- **Supplied information**
══════

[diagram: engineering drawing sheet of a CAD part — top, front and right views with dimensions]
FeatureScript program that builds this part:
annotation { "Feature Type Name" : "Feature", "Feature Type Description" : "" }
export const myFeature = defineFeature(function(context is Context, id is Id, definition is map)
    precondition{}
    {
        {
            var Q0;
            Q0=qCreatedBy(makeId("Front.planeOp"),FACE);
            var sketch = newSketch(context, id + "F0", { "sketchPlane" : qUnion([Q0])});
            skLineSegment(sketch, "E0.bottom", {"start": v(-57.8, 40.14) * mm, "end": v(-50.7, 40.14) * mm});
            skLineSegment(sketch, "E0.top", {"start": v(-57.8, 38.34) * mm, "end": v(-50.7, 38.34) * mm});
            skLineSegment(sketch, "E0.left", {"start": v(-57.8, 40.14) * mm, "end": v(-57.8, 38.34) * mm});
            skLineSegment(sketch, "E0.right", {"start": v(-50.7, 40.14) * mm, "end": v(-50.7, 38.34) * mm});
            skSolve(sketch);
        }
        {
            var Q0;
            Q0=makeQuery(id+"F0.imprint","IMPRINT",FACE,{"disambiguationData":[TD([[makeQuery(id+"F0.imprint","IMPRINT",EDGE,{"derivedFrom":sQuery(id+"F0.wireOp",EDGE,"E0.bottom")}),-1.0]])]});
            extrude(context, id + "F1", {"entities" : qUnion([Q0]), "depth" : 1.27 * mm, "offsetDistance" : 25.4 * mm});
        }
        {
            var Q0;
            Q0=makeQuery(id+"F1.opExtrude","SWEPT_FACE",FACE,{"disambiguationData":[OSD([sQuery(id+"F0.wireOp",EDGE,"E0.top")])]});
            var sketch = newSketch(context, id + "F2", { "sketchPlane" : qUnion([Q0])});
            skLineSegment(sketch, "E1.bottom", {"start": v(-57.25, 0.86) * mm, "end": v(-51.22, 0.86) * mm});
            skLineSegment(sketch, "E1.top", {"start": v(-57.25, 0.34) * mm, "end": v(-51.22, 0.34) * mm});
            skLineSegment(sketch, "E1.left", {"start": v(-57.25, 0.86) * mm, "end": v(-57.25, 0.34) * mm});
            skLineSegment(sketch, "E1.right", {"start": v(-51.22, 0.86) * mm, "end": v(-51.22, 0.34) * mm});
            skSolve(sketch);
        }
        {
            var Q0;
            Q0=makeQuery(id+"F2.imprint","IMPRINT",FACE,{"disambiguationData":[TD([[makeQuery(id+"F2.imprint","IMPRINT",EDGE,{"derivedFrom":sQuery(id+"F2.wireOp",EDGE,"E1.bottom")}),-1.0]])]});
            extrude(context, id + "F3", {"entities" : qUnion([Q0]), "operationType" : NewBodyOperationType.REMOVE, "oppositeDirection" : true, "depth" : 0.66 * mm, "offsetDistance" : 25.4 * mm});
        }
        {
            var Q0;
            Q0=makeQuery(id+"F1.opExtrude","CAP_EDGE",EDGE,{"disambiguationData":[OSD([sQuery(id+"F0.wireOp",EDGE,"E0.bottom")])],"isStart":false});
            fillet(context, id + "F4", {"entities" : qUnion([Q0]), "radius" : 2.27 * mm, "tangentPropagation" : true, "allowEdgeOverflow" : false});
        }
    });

══════

- **What the task asks**
Print all of the lines above again, character for character, with nothing added or changed.

- **Written response**
[diagram: engineering drawing sheet of a CAD part — top, front and right views with dimensions]
FeatureScript program that builds this part:
annotation { "Feature Type Name" : "Feature", "Feature Type Description" : "" }
export const myFeature = defineFeature(function(context is Context, id is Id, definition is map)
    precondition{}
    {
        {
            var Q0;
            Q0=qCreatedBy(makeId("Front.planeOp"),FACE);
            var sketch = newSketch(context, id + "F0", { "sketchPlane" : qUnion([Q0])});
            skLineSegment(sketch, "E0.bottom", {"start": v(-57.8, 40.14) * mm, "end": v(-50.7, 40.14) * mm});
            skLineSegment(sketch, "E0.top", {"start": v(-57.8, 38.34) * mm, "end": v(-50.7, 38.34) * mm});
            skLineSegment(sketch, "E0.left", {"start": v(-57.8, 40.14) * mm, "end": v(-57.8, 38.34) * mm});
            skLineSegment(sketch, "E0.right", {"start": v(-50.7, 40.14) * mm, "end": v(-50.7, 38.34) * mm});
            skSolve(sketch);
        }
        {
            var Q0;
            Q0=makeQuery(id+"F0.imprint","IMPRINT",FACE,{"disambiguationData":[TD([[makeQuery(id+"F0.imprint","IMPRINT",EDGE,{"derivedFrom":sQuery(id+"F0.wireOp",EDGE,"E0.bottom")}),-1.0]])]});
            extrude(context, id + "F1", {"entities" : qUnion([Q0]), "depth" : 1.27 * mm, "offsetDistance" : 25.4 * mm});
        }
        {
            var Q0;
            Q0=makeQuery(id+"F1.opExtrude","SWEPT_FACE",FACE,{"disambiguationData":[OSD([sQuery(id+"F0.wireOp",EDGE,"E0.top")])]});
            var sketch = newSketch(context, id + "F2", { "sketchPlane" : qUnion([Q0])});
            skLineSegment(sketch, "E1.bottom", {"start": v(-57.25, 0.86) * mm, "end": v(-51.22, 0.86) * mm});
            skLineSegment(sketch, "E1.top", {"start": v(-57.25, 0.34) * mm, "end": v(-51.22, 0.34) * mm});
            skLineSegment(sketch, "E1.left", {"start": v(-57.25, 0.86) * mm, "end": v(-57.25, 0.34) * mm});
            skLineSegment(sketch, "E1.right", {"start": v(-51.22, 0.86) * mm, "end": v(-51.22, 0.34) * mm});
            skSolve(sketch);
        }
        {
            var Q0;
            Q0=makeQuery(id+"F2.imprint","IMPRINT",FACE,{"disambiguationData":[TD([[makeQuery(id+"F2.imprint","IMPRINT",EDGE,{"derivedFrom":sQuery(id+"F2.wireOp",EDGE,"E1.bottom")}),-1.0]])]});
            extrude(context, id + "F3", {"entities" : qUnion([Q0]), "operationType" : NewBodyOperationType.REMOVE, "oppositeDirection" : true, "depth" : 0.66 * mm, "offsetDistance" : 25.4 * mm});
        }
        {
            var Q0;
            Q0=makeQuery(id+"F1.opExtrude","CAP_EDGE",EDGE,{"disambiguationData":[OSD([sQuery(id+"F0.wireOp",EDGE,"E0.bottom")])],"isStart":false});
            fillet(context, id + "F4", {"entities" : qUnion([Q0]), "radius" : 2.27 * mm, "tangentPropagation" : true, "allowEdgeOverflow" : false});
        }
    });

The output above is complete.